**Set of tasks**.
A. In the book review, which publisher is listed for the 1992 edition of In the Fog of the Season’s End?
B. Transcribe the passage of the book review starting at "In the Fog of the Season’s End;" and ending at "within the continent.".

**Page excerpt**.
- Opening Delimiter -

Exploring horrors of second class citizenry

In the Fog of the Season’s End; By Alex La Guma; Harare; Baobab Books (1992); 181 Pages 
ISBN: 978-0-435-90980-2(Paperback)

HARARE - Some books can never be dumped altogether, no matter when they were published. One would want to think of Chinua Achebe’s Things Fall Apart, Arrow of God, A Man of the People, Ngugi Wa Thiongo’s Devil on the Cross, The Beautyful Ones are Not Yet Born by Ayi Kwei Armah among others from within the continent.

There would be entirely nothing wrong with including The Old Man and the Medal (Ferdinand Oyono), Mongo Beti’s Mission to Kala.

The same can be said of Alex La Guma’s In the Fog of the Season’s End. Coming from a society that had institutionalised racism, most works of fiction in English had hitherto come from liberal white South African writers like Alan Paton, Nadine Gordimer, among others. 

Curiously, some of the most striking accounts of apartheid have come from the coloured population of South Africa, themselves not a privileged race in the southern African nation. 

Having been colonised by both the Dutch and the English, South Africans endured one the longest and most grueling brutality at the hands of their colonisers. 

Of the several accounts of struggles with conservative colonisers, La Guma’s ranks among the most graphic in the manner in which they retell the horrors segregated populations suffered at the hands of white might — without doubt a race that had for long been perceived as supreme.

- Closing Delimiter -

**Material shown**.

- Opening Delimiter -

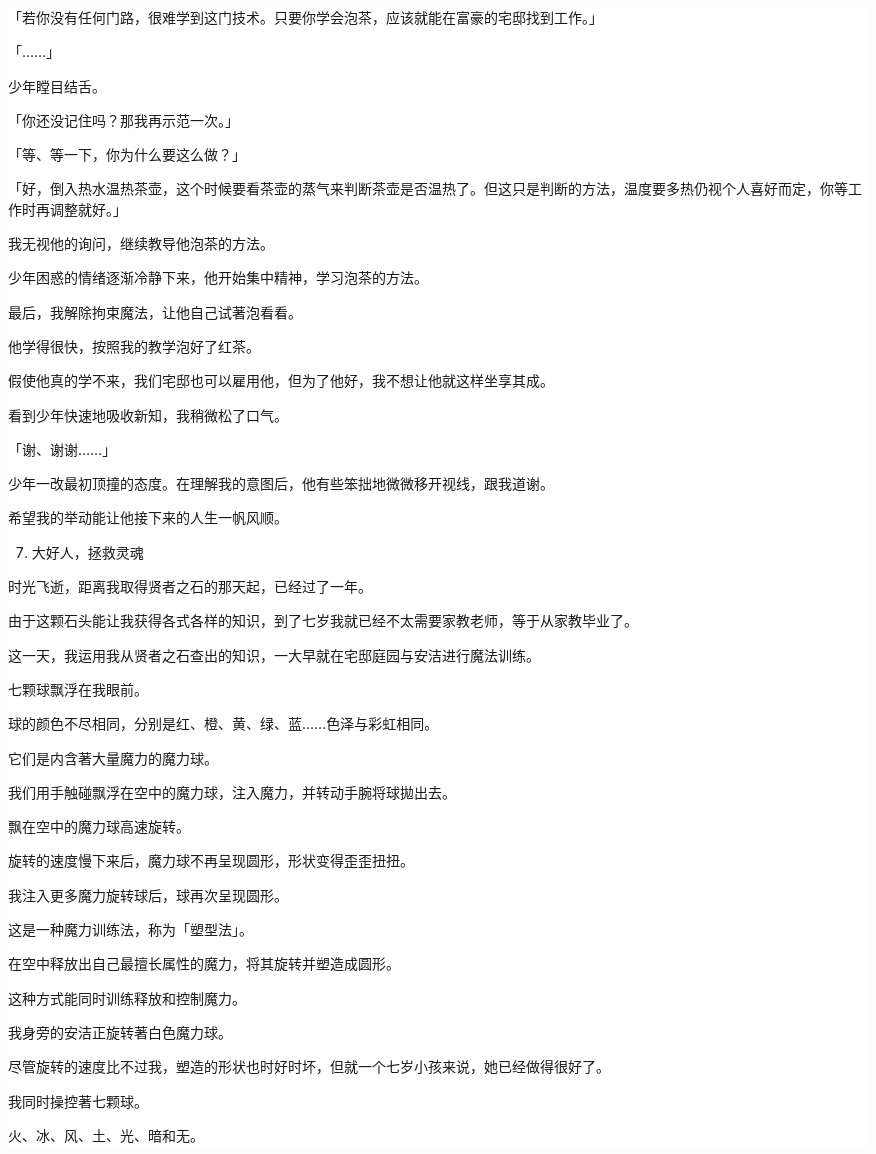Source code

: 「若你没有任何门路，很难学到这门技术。只要你学会泡茶，应该就能在富豪的宅邸找到工作。」

「……」

少年瞠目结舌。

「你还没记住吗？那我再示范一次。」

「等、等一下，你为什么要这么做？」

「好，倒入热水温热茶壶，这个时候要看茶壶的蒸气来判断茶壶是否温热了。但这只是判断的方法，温度要多热仍视个人喜好而定，你等工作时再调整就好。」

我无视他的询问，继续教导他泡茶的方法。

少年困惑的情绪逐渐冷静下来，他开始集中精神，学习泡茶的方法。

最后，我解除拘束魔法，让他自己试著泡看看。

他学得很快，按照我的教学泡好了红茶。

假使他真的学不来，我们宅邸也可以雇用他，但为了他好，我不想让他就这样坐享其成。

看到少年快速地吸收新知，我稍微松了口气。

「谢、谢谢……」

少年一改最初顶撞的态度。在理解我的意图后，他有些笨拙地微微移开视线，跟我道谢。

希望我的举动能让他接下来的人生一帆风顺。

07. 大好人，拯救灵魂

时光飞逝，距离我取得贤者之石的那天起，已经过了一年。

由于这颗石头能让我获得各式各样的知识，到了七岁我就已经不太需要家教老师，等于从家教毕业了。

这一天，我运用我从贤者之石查出的知识，一大早就在宅邸庭园与安洁进行魔法训练。

七颗球飘浮在我眼前。

球的颜色不尽相同，分别是红、橙、黄、绿、蓝……色泽与彩虹相同。

它们是内含著大量魔力的魔力球。

我们用手触碰飘浮在空中的魔力球，注入魔力，并转动手腕将球拋出去。

飘在空中的魔力球高速旋转。

旋转的速度慢下来后，魔力球不再呈现圆形，形状变得歪歪扭扭。

我注入更多魔力旋转球后，球再次呈现圆形。

这是一种魔力训练法，称为「塑型法」。

在空中释放出自己最擅长属性的魔力，将其旋转并塑造成圆形。

这种方式能同时训练释放和控制魔力。

我身旁的安洁正旋转著白色魔力球。

尽管旋转的速度比不过我，塑造的形状也时好时坏，但就一个七岁小孩来说，她已经做得很好了。

我同时操控著七颗球。

火、冰、风、土、光、暗和无。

- Closing Delimiter -

**Exercise results**.
A. Baobab Books

B.
In the Fog of the Season’s End; By Alex La Guma; Harare; Baobab Books (1992); 181 Pages 
ISBN: 978-0-435-90980-2(Paperback)

HARARE - Some books can never be dumped altogether, no matter when they were published. One would want to think of Chinua Achebe’s Things Fall Apart, Arrow of God, A Man of the People, Ngugi Wa Thiongo’s Devil on the Cross, The Beautyful Ones are Not Yet Born by Ayi Kwei Armah among others from within the continent.